== PAGE EXTRACT

When questioning the topicality of the affirmative’s argument, you can use it as mitigation against their argument in rebuttal. You can then weigh the argument by telling the judge to evaluate your argument first since it is more topical than your opponent’s argument.

Outside of making a general rebuttal response, you can make a more thorough topicality response by creating a topicality shell. Topicality shells could be considered a type of theory shell, but I will explain the structure in this guide.

A topicality shell, like any other theory shell, has four parts: the interpretation, the violation, the standards, the voters, and the implications:

  1. Interpretation: this is how you would start the shell. You, as the negation, read your interpretation of a certain resolutional term and justify that definition to lead into why they don’t meet the interp.
  2. Violation: this explains why the affirmative team does not meet the interpretation of the term.
  3. Standards: the standards explain why the negation’s topical definition is important. It explains why debating the round with the negation’s definition better adheres to the intention of the resolution.
  4. Voters: think of voters as impacts. Voters explain why topicality is important, and why the affirmative violation is a reason for them to lose the round. The voters will almost always be fairness and education.
  5. Implications: either to “drop the debater” or “drop the argument”

The idea behind initiating a topicality response is to challenge the validity of the affirmative’s argument. It answers a prior question in the debate: before we engage with the merits of the argument, we must determine whether the argument is something we can debate in the first place within the bounds of the resolution.

====

> _AIM 1_
Do the following statements agree with the topicality passage? Answer yes or no for each, quoting the deciding words of the passage: (a) The voters will almost always be fairness and education. (b) The violation explains why the negation's definition is important. (c) A topicality shell starts with the standards.
> _AIM 2_
Write out the records from the line containing "Brussels: none -> 14:33" through the end of the records, both ends included, leaving out the pictures.

== RECORDS FOR PROCESSING

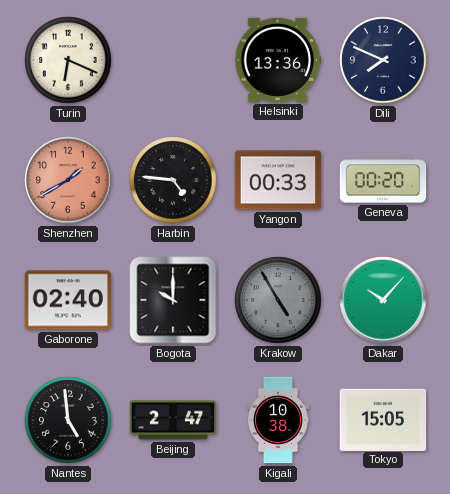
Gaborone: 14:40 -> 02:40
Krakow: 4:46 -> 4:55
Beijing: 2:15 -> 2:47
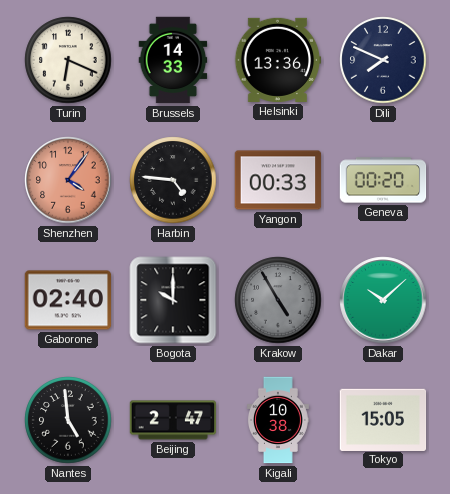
Brussels: none -> 14:33
Shenzhen: 1:40 -> 4:06
Dakar: 10:07 -> 10:08
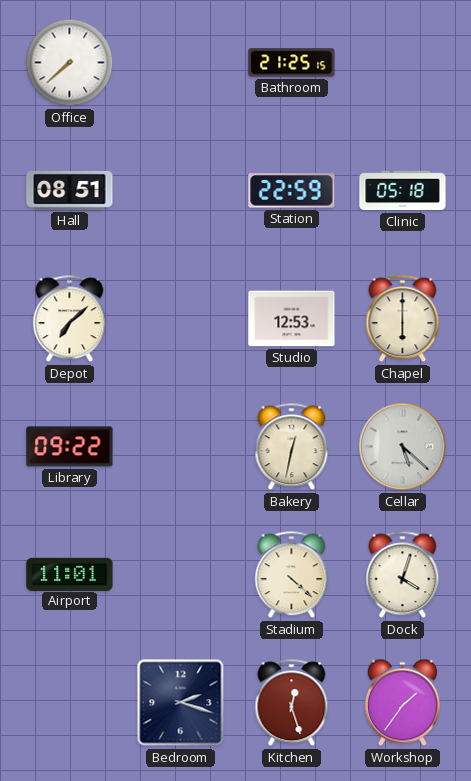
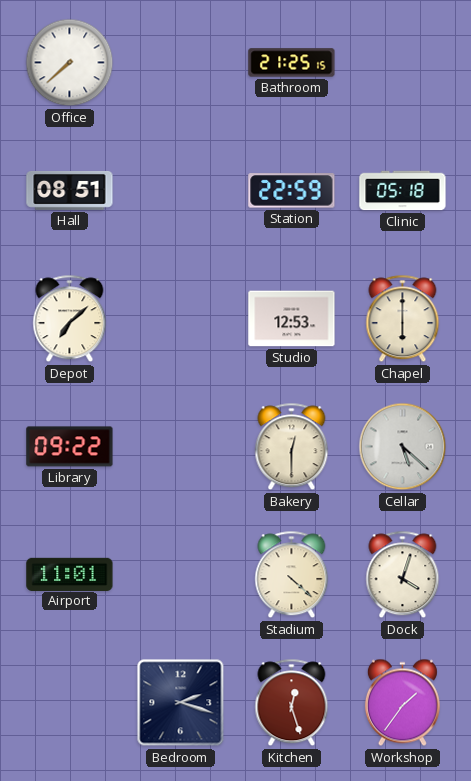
Bakery: 12:32 -> 12:30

====

> _FINAL RESULT 1_
(a) Yes: "The voters will almost always be fairness and education."
(b) No: "Violation: this explains why the affirmative team does not meet the interpretation of the term."
(c) No: "Interpretation: this is how you would start the shell."

> _FINAL RESULT 2_
Brussels: none -> 14:33
Shenzhen: 1:40 -> 4:06
Dakar: 10:07 -> 10:08
Bakery: 12:32 -> 12:30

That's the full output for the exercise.